Boulder County and the areas surrounding it, including the high mountains, are in severe to extreme drought (D2 and D3 in drought jargon, according to the Drought Monitor). While this region of Colorado enjoyed a “donut hole” status through much of the state’s 2021 drought, we have now joined the remainder of Colorado, which is in some form of moderate (D1) to extreme (D3) drought.
If you are new to Colorado, you will soon learn that snow is the source of most the hydrology in the state. While there is a minor exception in the Republican river basin, no river flows into Colorado, earning it the title “mother of rivers”, rivers fed by snowmelt. Therefore everyone – commercial and residential users, farmers and ranchers, rafters and fishermen – keep an eye to the snowpack as we enter a water year, Oct. 1 through Sept. 30.
Currently, that water year is looking dismal. Warm and dry weather have excluded snowfall gains through most of the water year into mid-December.
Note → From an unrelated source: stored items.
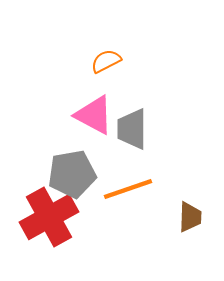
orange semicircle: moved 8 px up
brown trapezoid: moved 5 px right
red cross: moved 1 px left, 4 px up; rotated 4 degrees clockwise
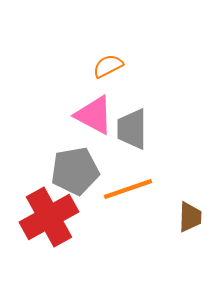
orange semicircle: moved 2 px right, 5 px down
gray pentagon: moved 3 px right, 3 px up
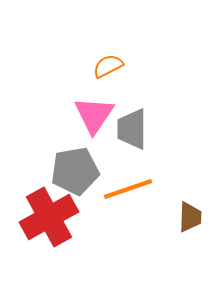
pink triangle: rotated 36 degrees clockwise
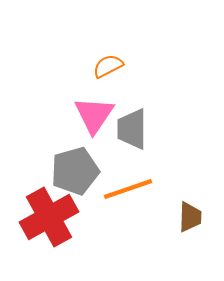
gray pentagon: rotated 6 degrees counterclockwise
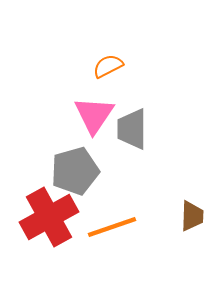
orange line: moved 16 px left, 38 px down
brown trapezoid: moved 2 px right, 1 px up
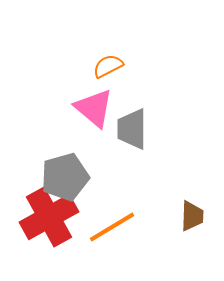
pink triangle: moved 7 px up; rotated 24 degrees counterclockwise
gray pentagon: moved 10 px left, 6 px down
orange line: rotated 12 degrees counterclockwise
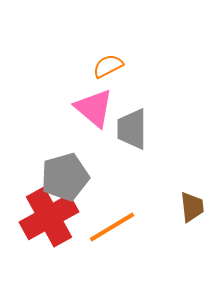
brown trapezoid: moved 9 px up; rotated 8 degrees counterclockwise
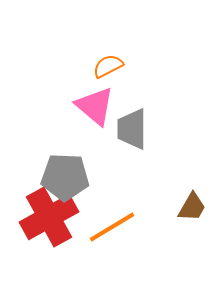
pink triangle: moved 1 px right, 2 px up
gray pentagon: rotated 18 degrees clockwise
brown trapezoid: rotated 36 degrees clockwise
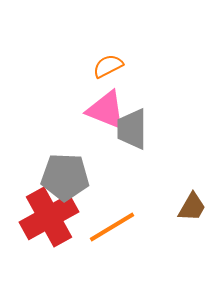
pink triangle: moved 11 px right, 4 px down; rotated 18 degrees counterclockwise
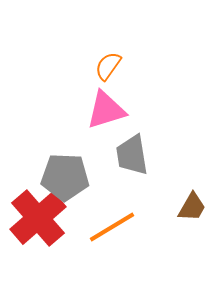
orange semicircle: rotated 28 degrees counterclockwise
pink triangle: rotated 39 degrees counterclockwise
gray trapezoid: moved 26 px down; rotated 9 degrees counterclockwise
red cross: moved 11 px left, 1 px down; rotated 12 degrees counterclockwise
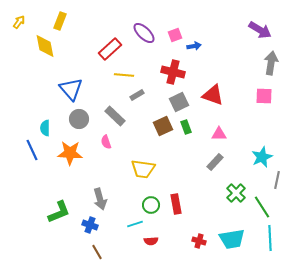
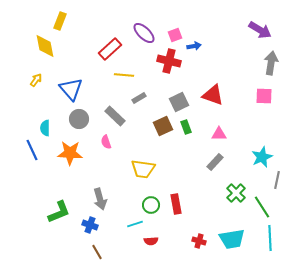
yellow arrow at (19, 22): moved 17 px right, 58 px down
red cross at (173, 72): moved 4 px left, 11 px up
gray rectangle at (137, 95): moved 2 px right, 3 px down
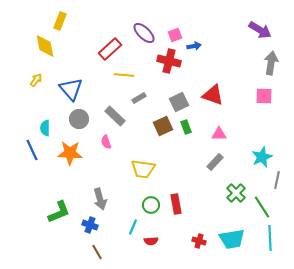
cyan line at (135, 224): moved 2 px left, 3 px down; rotated 49 degrees counterclockwise
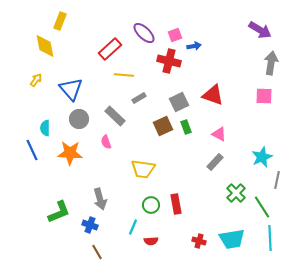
pink triangle at (219, 134): rotated 28 degrees clockwise
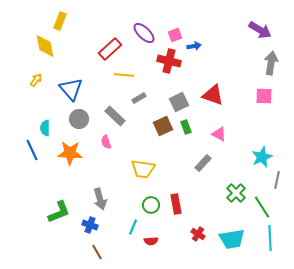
gray rectangle at (215, 162): moved 12 px left, 1 px down
red cross at (199, 241): moved 1 px left, 7 px up; rotated 16 degrees clockwise
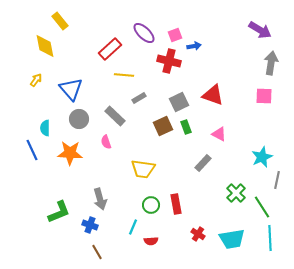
yellow rectangle at (60, 21): rotated 60 degrees counterclockwise
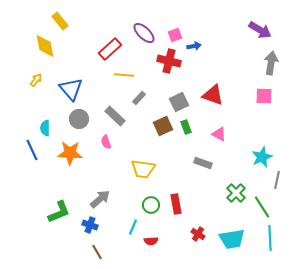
gray rectangle at (139, 98): rotated 16 degrees counterclockwise
gray rectangle at (203, 163): rotated 66 degrees clockwise
gray arrow at (100, 199): rotated 115 degrees counterclockwise
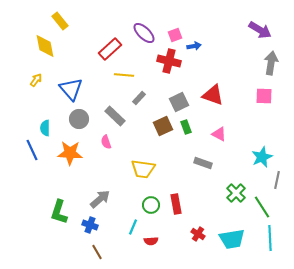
green L-shape at (59, 212): rotated 130 degrees clockwise
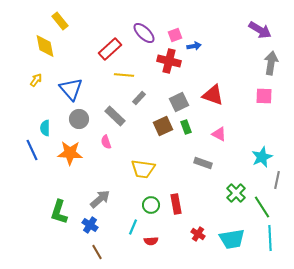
blue cross at (90, 225): rotated 14 degrees clockwise
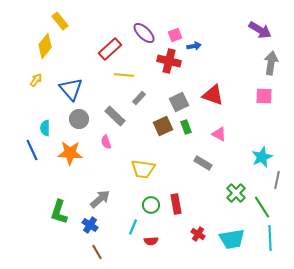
yellow diamond at (45, 46): rotated 50 degrees clockwise
gray rectangle at (203, 163): rotated 12 degrees clockwise
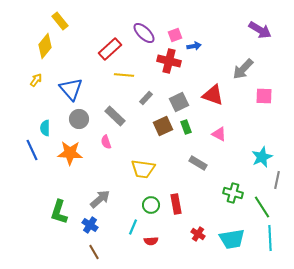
gray arrow at (271, 63): moved 28 px left, 6 px down; rotated 145 degrees counterclockwise
gray rectangle at (139, 98): moved 7 px right
gray rectangle at (203, 163): moved 5 px left
green cross at (236, 193): moved 3 px left; rotated 30 degrees counterclockwise
brown line at (97, 252): moved 3 px left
Recent snowfall has added to the overall picture, with a statewide average snow water equivalent (SWE) reported at 54% according to the Natural Resources Conservation Service. Imagine if you melted all the snow from a pipe inserted into in the snowpack and converted that to inches of water. Like measuring rain in a rain gauge, that is SWE. The South Platte basin, with Boulder County as part of this watershed, is at 66% SWE. Of critical importance to Coloradans, the Southwest part of the state, the San Miguel basin and Upper Rio Grand basin, are showing 31% and 33%
Mother nature always bats last, so water managers in the state know most of the big snow events come after the new year. By late April we have typically reached maximum snow deposition and have a relatively clear picture of SWE contributions to hydrology. Periodic rainfall events can charge the hydrology with more water but since these cannot be predicted are just a bonus when they happen.
The National Oceanographic and Atmospheric Administration publishes short- and near-term temperature and precipitation forecasts through its Climate Prediction Center (CPC). The last CPC 30-day forecasts issued November 30 showed Colorado at a 40 to 60% probability of above normal temperatures. No surprise here given our weather lately. Interestingly, the state is divided nearly evenly by a horizontal line, approximately in the I-70 corridor, with a less likely warm forecast above and more likely forecast below this line. All but the Southeast corner of the state has equal chances of normal precipitation for the period.
The three month CPC forecasts issued November 18 show all but a tiny Northeastern sliver of the state having a 40 to 50% probability of above normal temperatures and all but the southern third of the state having equal chances of a normal precipitation outlook with the southern third in a 33-40% probability of below normal precipitation.
Overlay the current meager snowpack for Southwest Colorado and lower probability of precipitation through February and the prolonged drought there is still on the table now. Given the decent snowpack to date in the South Platte basin and favorable precipitation forecasted through February, the Boulder County area could emerge from drought by spring.
While it is premature now to plan for 2022 water year drought contingencies, this is a strong reminder that climate is in flux, warmer and drier maybe the trend for the Boulder County area going forward, additional watering of critical municipal landscapes may be the norm, even during winter dormancy to prevent injury and death to perennial plants.
Water storage projects are highly controversial but could be the buffer needed to bridge dry water period.
Farming and ranching, normally risky businesses, now look even riskier.
Mother nature will determine the water Colorado gets. It is our job manage it wisely.